What if they gave a press conference and no one cared? You almost got the sense that that was the undercurrent in Wednesday’s unofficial State of the Browns press briefing by Browns General Manager Phil Savage yesterday.
It’s hard to tell if the collective yawn over what Savage had to say is more a reflection on Savage personally or is the result of a populace beaten down by awfulness over such an extended period of time that mediocrity has now become an acceptable goal. Because Savage’s personality just doesn’t seem to generate the kinds of hostile reactions reserved for, say Braylon Edwards, he probably deserves the benefit of the doubt that the fans are just worn thin by the double whammy of a particularly awful Browns season followed-up by a particularly disappointing ending to the Ohio State Buckeye’s season.
But much of what Savage had to say Wednesday provided a nice complement to a similar session Cleveland Indians owner Paul Dolan had with Les Levine recently. (Read Tony Lastoria’s excellent recap here)
In each, both came across as earnest and seemingly in touch with the issues at the forefront of most fan’s minds. But in each case, no real questions were answered and no compelling reasons were given for fans to not respond skeptically.
In the case of Dolan, he promised, once again, that the Indians are in a “win now” mode and that they won’t let the budget necessarily constrain them from doing what’s necessary to make that happen. Dolan didn’t attempt to explain how this year is any different then, say, the end of the 2005 season or what exactly put ownership in that mode. And since Dolan has yet to actually deliver on such promises, any skepticism that he’ll actually deliver is quite warranted.
Whether you think it’s been done correctly or not, the Indians did seem to address their biggest needs in the off-season, second base and the bullpen. But once again, the budget did seem to have a huge impact on how General Manager Mark Shapiro went about meeting those needs, particularly in the bullpen. It’s true that this off season was a particular challenge for teams like Cleveland because of the lack of fiscal restraint some teams exercised in pursuing their needs. But on the other hand, that’s always the case except for that one year when the owners, under the direction of Commissioner Peter Ueberroth, colluded in order to keep salaries down. In other words, it’s a convenient excuse, even if there is some truth to it.
This isn’t to suggest that the Dolans should simply give Shapiro a blank check.

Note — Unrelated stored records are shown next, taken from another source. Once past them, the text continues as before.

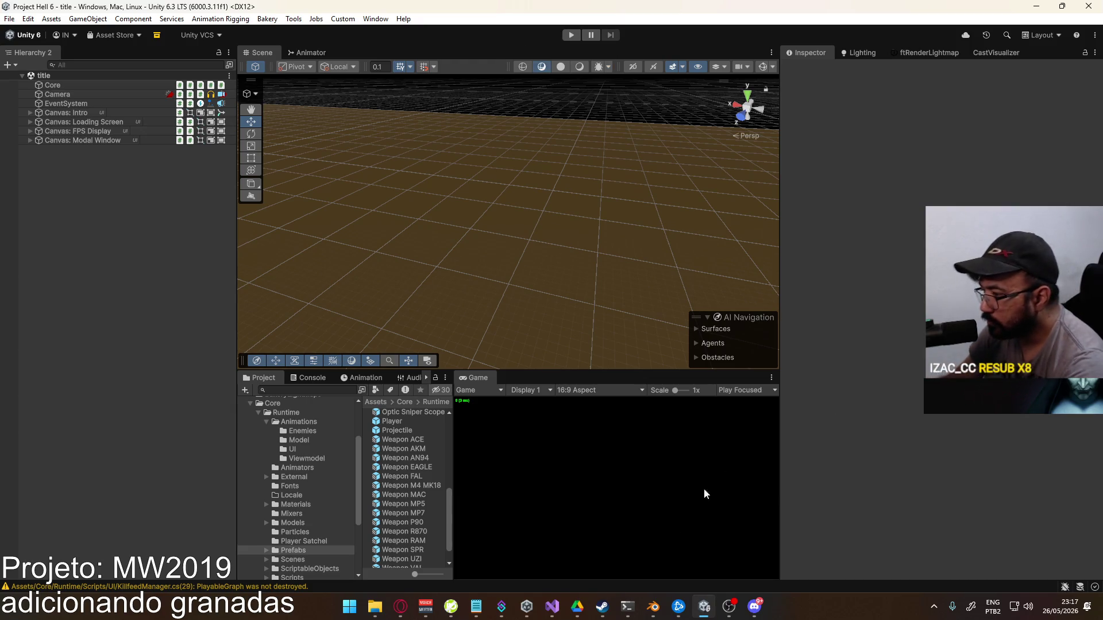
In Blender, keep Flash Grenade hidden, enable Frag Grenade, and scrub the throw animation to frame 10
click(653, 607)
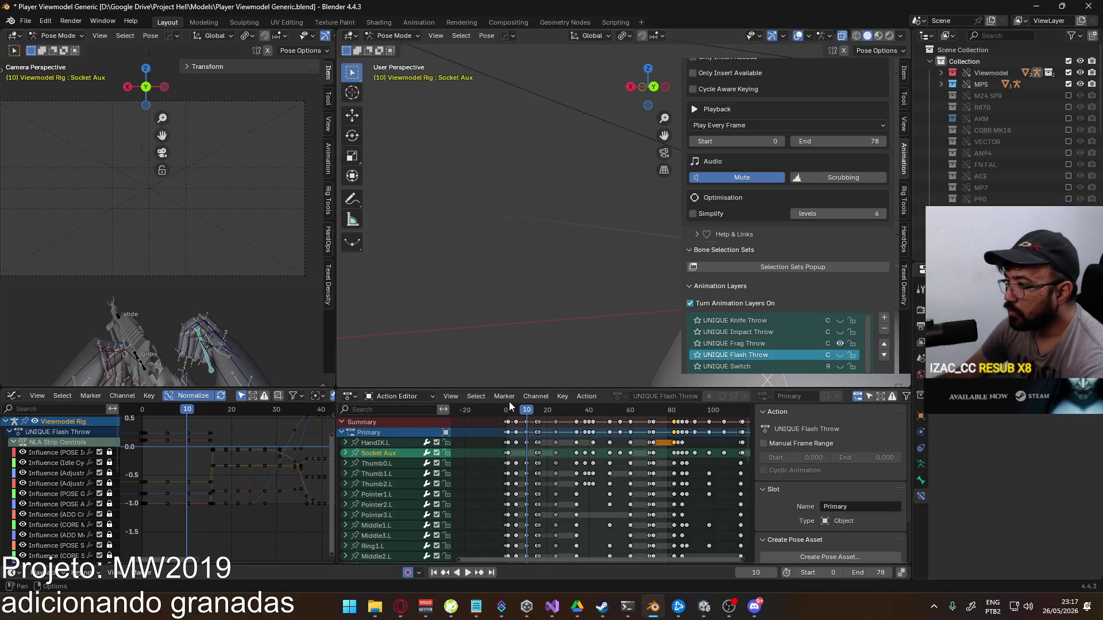
scroll(1060, 188, down, 6)
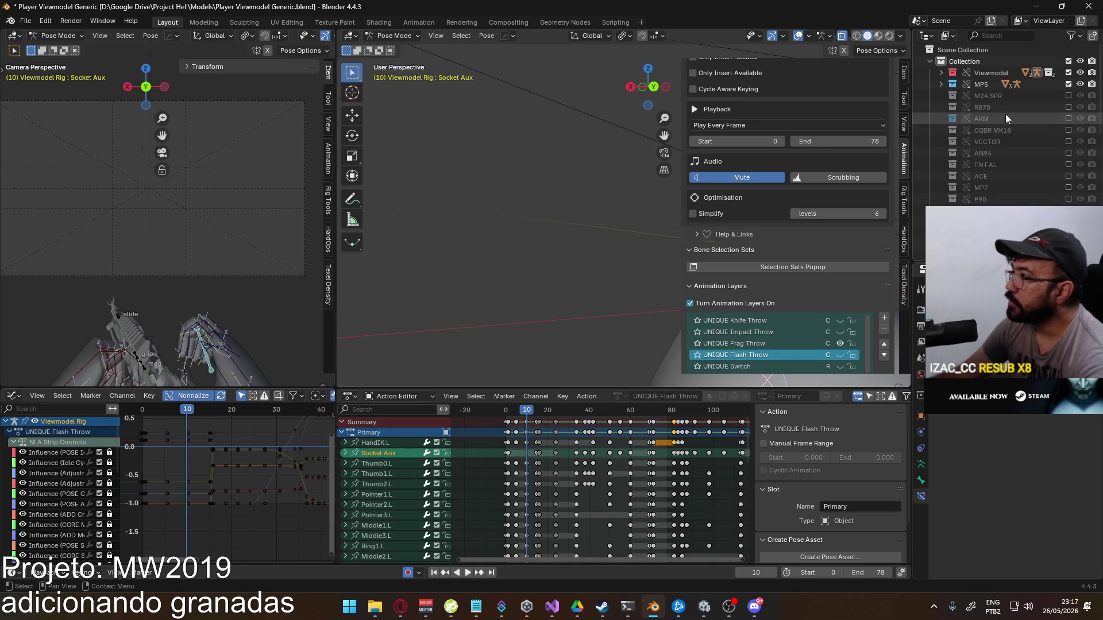
scroll(1063, 184, up, 2)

But it is meant to suggest that until the Dolans actually back up their words with concrete actions that don’t involve continuously restocking the team each off season by giving one-year contracts to former stars with injury problems, the fans aren’t likely to buy what he’s selling. Dolan has to realize that after the debacle of the 2005 off season that led to the disappointing 2006 season, the fans are going to continue to keep their distance and to treat his words cautiously.
This is the space where Savage now finds himself as well. It wasn’t long ago when Savage was the likeable new kind in town. In the power struggle between former Browns president John Collins and Savage, the fans’ choice was clear and Lerner listened. Collins, whose expertise was marketing, was shown the door (politely and with cash, the Randy Lerner way) and Savage, the guy who seemed to possess actual football knowledge was retained. But a team that lost two more games than the previous year being led by a genial but overmatched aging coordinator with gaping blind spots is enough to turn anyone’s loyalties.
Savage has to find a way to turn it around and his performance during the press conference wasn’t necessarily a good first step. While Savage speaks confidently and, seemingly, honestly, he needs to realize that he speaks so rarely in such forums that he simply hasn’t developed enough of a rapport with either the media or the fans for anyone to get a true read on whether or not he has the Browns going in the right direction.
When he says, for example, that “there’s no way I can look in the mirror and say this is all Romeo Crennel’s fault,” it suggests that he does hold Crennel responsible for some things but not necessarily everything. But where is that line drawn and why? That’s what’s important to most fans as they try to sort out for themselves whether a continued financial and emotional investment in this team is worth the trouble.
Savage hinted that team malcontent Edwards needs to mature, but on the other hand he was just as quick to underscore that Edwards really is a swell guy and teammate and that he and Kellen Winslow, Jr. are the future of the offense. Great, just what Edwards needed, more reason to fuel an already petulant attitude.
And, like Dolan, Savage says things that are hard to swallow. While he may not have strained the patience of the fans like Dolan did when he said the Indians were in a “win now” mode, he did venture fairly far out on the limb in his comments about Edwards and when he suggested that Crennel has full control over his staff. This begs the question as to who then, exactly, fired Carl Crennell II, Romeo’s nephew.
Cleveland fans may be paranoid but they are a resilient bunch. They’ve survived worse than either Dolan or Savage, far worse, and have remained relatively loyal. But both need to start delivering results, particularly Savage and the Browns, or else today’s skepticism will turn into tomorrow’s indifference, a far worse fate.